= R. H. Shaw =

Richard Hussey Shaw (c. 1832 – 22 October 1895), dubbed "the Bush Artist", was a South Australian painter, whose early works are valued as records of Australian Aboriginal life in the earliest days of European settlement.

==History==
Shaw was a son of George Reynolds Shaw of H M. 28th Regiment of Foot, who died in Liverpool in 1889; and grandson of Major H J. Shaw, of the Guards for H.R.H. the Duke of York. He arrived in South Australia some time around 1852.

He lived for some years at Glenelg, and worked as a scene painter, later at Port Lincoln, where he as known as a sailor and fisherman. In later years he lived in the city of Adelaide, at Hurtle Square, where he eked out a living producing Christmas cards and other artistic works in oils and pencil. He was particularly known for paintings of Aboriginal life.
The Pictorial Australian of September 1893 carried a supplement of sketches by Shaw.
He was a total abstainer and a generous worker for charitable causes.
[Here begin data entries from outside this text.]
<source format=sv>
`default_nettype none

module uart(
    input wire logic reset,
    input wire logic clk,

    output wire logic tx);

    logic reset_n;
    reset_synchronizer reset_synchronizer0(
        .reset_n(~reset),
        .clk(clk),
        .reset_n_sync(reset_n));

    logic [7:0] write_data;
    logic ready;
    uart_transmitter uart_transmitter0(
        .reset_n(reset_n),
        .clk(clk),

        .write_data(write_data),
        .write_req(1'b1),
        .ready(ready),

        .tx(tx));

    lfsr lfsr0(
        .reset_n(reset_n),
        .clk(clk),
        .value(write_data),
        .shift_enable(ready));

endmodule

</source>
He was also known as a versifier on topical subjects: The drought in India, The wreck of the Star of Greece, The Fire at Franklin Harbour raising money for the McCarthy family —A farmer who lost his wife and six of their children in a fire of suspicious origin— and Wreck of H.M. Flagship Victoria.
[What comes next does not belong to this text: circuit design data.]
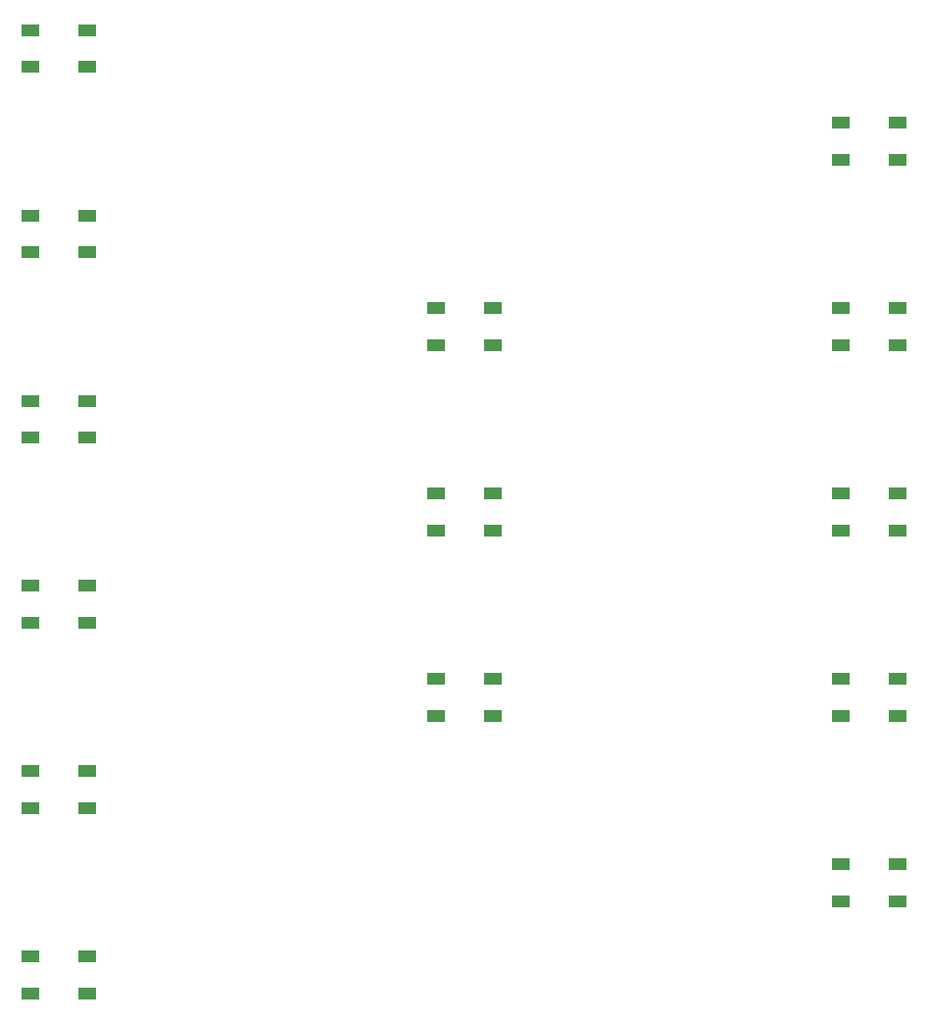
<source format=gbr>
G04 #@! TF.GenerationSoftware,KiCad,Pcbnew,5.1.2*
G04 #@! TF.CreationDate,2019-05-02T23:37:59-04:00*
G04 #@! TF.ProjectId,LED_Bar_Clock_2_Side_SMD,4c45445f-4261-4725-9f43-6c6f636b5f32,rev?*
G04 #@! TF.SameCoordinates,PX2faf080PY2faf080*
G04 #@! TF.FileFunction,Paste,Top*
G04 #@! TF.FilePolarity,Positive*
%FSLAX46Y46*%
G04 Gerber Fmt 4.6, Leading zero omitted, Abs format (unit mm)*
G04 Created by KiCad (PCBNEW 5.1.2) date 2019-05-02 23:37:59*
%MOMM*%
%LPD*%
G04 APERTURE LIST*
%ADD10R,1.500000X1.000000*%
G04 APERTURE END LIST*
D10*
X87450000Y-83600000D03*
X87450000Y-80400000D03*
X82550000Y-83600000D03*
X82550000Y-80400000D03*
X52450000Y-51600000D03*
X52450000Y-48400000D03*
X47550000Y-51600000D03*
X47550000Y-48400000D03*
X17450000Y-11600000D03*
X17450000Y-8400000D03*
X12550000Y-11600000D03*
X12550000Y-8400000D03*
X17450000Y-27600000D03*
X17450000Y-24400000D03*
X12550000Y-27600000D03*
X12550000Y-24400000D03*
X17450000Y-43600000D03*
X17450000Y-40400000D03*
X12550000Y-43600000D03*
X12550000Y-40400000D03*
X17450000Y-59600000D03*
X17450000Y-56400000D03*
X12550000Y-59600000D03*
X12550000Y-56400000D03*
X17450000Y-75600000D03*
X17450000Y-72400000D03*
X12550000Y-75600000D03*
X12550000Y-72400000D03*
X17450000Y-91600000D03*
X17450000Y-88400000D03*
X12550000Y-91600000D03*
X12550000Y-88400000D03*
X52450000Y-35600000D03*
X52450000Y-32400000D03*
X47550000Y-35600000D03*
X47550000Y-32400000D03*
X52450000Y-67600000D03*
X52450000Y-64400000D03*
X47550000Y-67600000D03*
X47550000Y-64400000D03*
X87450000Y-19600000D03*
X87450000Y-16400000D03*
X82550000Y-19600000D03*
X82550000Y-16400000D03*
X87450000Y-35600000D03*
X87450000Y-32400000D03*
X82550000Y-35600000D03*
X82550000Y-32400000D03*
X87450000Y-51600000D03*
X87450000Y-48400000D03*
X82550000Y-51600000D03*
X82550000Y-48400000D03*
X87450000Y-67600000D03*
X87450000Y-64400000D03*
X82550000Y-67600000D03*
X82550000Y-64400000D03*
M02*

</source>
In 1895 he was reported as seriously ill and confined to his house. He had the support of friends and the local newspapers but maintained a precarious living as his infirmity progressed.
Friends organised a concert to raise money.

His wife Fanny, often a pet name for "Frances", died in the Adelaide hospital in 1892.
Shaw died in the Adelaide Hospital of "general debility" three years later. His two daughters, aged 10 and 19 were left without any means of support.

==Family life==
His older son Richard Arundel Shaw (born in Burra 1862) was charged with vagrancy in 1874 and sentenced to the Industrial School for two years, Shaw to pay 20s. per month for his upkeep. Their mother, about whom nothing has been found, was admitted to be of unsound mind and living in Wallaroo. Their second son, William James Shaw (born 1868), was also uncontrollable and later in 1874 placed in the Industrial School for six months. Three years later he was convicted of vagrancy.
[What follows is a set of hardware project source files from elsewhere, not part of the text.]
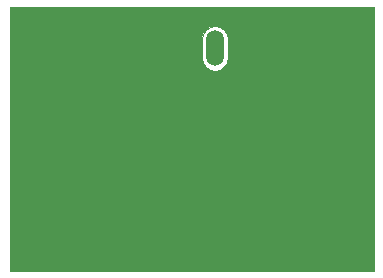
<source format=gbr>
G04 #@! TF.FileFunction,Copper,L2,Bot,Signal*
%FSLAX46Y46*%
G04 Gerber Fmt 4.6, Leading zero omitted, Abs format (unit mm)*
G04 Created by KiCad (PCBNEW 4.0.2+dfsg1-stable) date Qua 18 Mai 2016 07:52:08 BRT*
%MOMM*%
G01*
G04 APERTURE LIST*
%ADD10C,0.100000*%
%ADD11C,1.500000*%
%ADD12R,4.000000X1.481000*%
%ADD13O,1.506220X3.014980*%
G04 APERTURE END LIST*
D10*
D11*
X147000000Y-105320000D03*
D12*
X143480000Y-105039500D03*
X143480000Y-110600500D03*
D11*
X155690000Y-108080000D03*
X150930000Y-110310000D03*
X153110000Y-111570000D03*
X162210000Y-108100000D03*
X155510000Y-112550000D03*
X164510000Y-112550000D03*
X164510000Y-108050000D03*
X166760000Y-108050000D03*
X166760000Y-112550000D03*
X157760000Y-108050000D03*
X160010000Y-108050000D03*
X157760000Y-112550000D03*
X160010000Y-112550000D03*
X162260000Y-112550000D03*
D12*
X169484040Y-113031740D03*
X169484040Y-107860740D03*
D13*
X158370000Y-98680000D03*
X160910000Y-98680000D03*
D11*
X147000000Y-110320000D03*
D10*
G36*
X171775000Y-117525000D02*
X140975000Y-117525000D01*
X140975000Y-97889230D01*
X157266890Y-97889230D01*
X157266890Y-99470770D01*
X157350859Y-99892912D01*
X157589983Y-100250787D01*
X157947858Y-100489911D01*
X158370000Y-100573880D01*
X158792142Y-100489911D01*
X159150017Y-100250787D01*
X159389141Y-99892912D01*
X159473110Y-99470770D01*
X159473110Y-97889230D01*
X159389141Y-97467088D01*
X159150017Y-97109213D01*
X158792142Y-96870089D01*
X158370000Y-96786120D01*
X157947858Y-96870089D01*
X157589983Y-97109213D01*
X157350859Y-97467088D01*
X157266890Y-97889230D01*
X140975000Y-97889230D01*
X140975000Y-95225000D01*
X171775000Y-95225000D01*
X171775000Y-117525000D01*
X171775000Y-117525000D01*
G37*
X171775000Y-117525000D02*
X140975000Y-117525000D01*
X140975000Y-97889230D01*
X157266890Y-97889230D01*
X157266890Y-99470770D01*
X157350859Y-99892912D01*
X157589983Y-100250787D01*
X157947858Y-100489911D01*
X158370000Y-100573880D01*
X158792142Y-100489911D01*
X159150017Y-100250787D01*
X159389141Y-99892912D01*
X159473110Y-99470770D01*
X159473110Y-97889230D01*
X159389141Y-97467088D01*
X159150017Y-97109213D01*
X158792142Y-96870089D01*
X158370000Y-96786120D01*
X157947858Y-96870089D01*
X157589983Y-97109213D01*
X157350859Y-97467088D01*
X157266890Y-97889230D01*
X140975000Y-97889230D01*
X140975000Y-95225000D01*
X171775000Y-95225000D01*
X171775000Y-117525000D01*
M02*

</source>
Shaw married Fanny Woodcock (c. 1847–1892) in 1875. He already had at least the two sons mentioned above, about whom nothing further has been found; their two daughters survived:
- Frances May Shaw (11 April 1876 – 1968) married Charles Bronner (died 26 February 1944) on 24 December 1907, lived at 3 Arundel avenue, Millswood.
- Eleanora Woodcock Shaw (1883 – 1900)

Little has been found about Fanny Shaw. In 1878 she was given a baby to mind by its grandmother, who was presumably anxious to avoid the social stigma of an illegitimate birth in the family. It died a week later from malnutrition.

==Works==
Shaw was a prolific painter and many of his works are in galleries or collections. Four are mentioned in Design & Art Australia Online:
- Blacks in Full War Dress, undated watercolor held by the Art Gallery of South Australia
- Greenhill Road, Hazlewood Park, undated watercolor held by the Art Gallery of South Australia
- Aborigines in a Landscape, sold in Melbourne in 1974
- Aboriginals on the Murray River (1878), sold in Sydney in 1989

In 1946, Una Gertrude Saunders, of Regent street, Millswood, donated a set of framed paintings and sketches by Shaw to the board of the South Australian Museum.

The Artist at Work
A Native Group
An Encampment

==Recognition==
The well-known South Australian portrait painter Andrew MacCormac is reported to have faithfully captured Shaw's likeness. Shaw is shown tramping through the bush, suitably attired, with a sketch book under his arm. The painting, titled "Bush Artist", was one of MacCormac's showings at the Adelaide Easel Club's 1893 Autumn Exhibition.
The whereabouts of this painting are not known.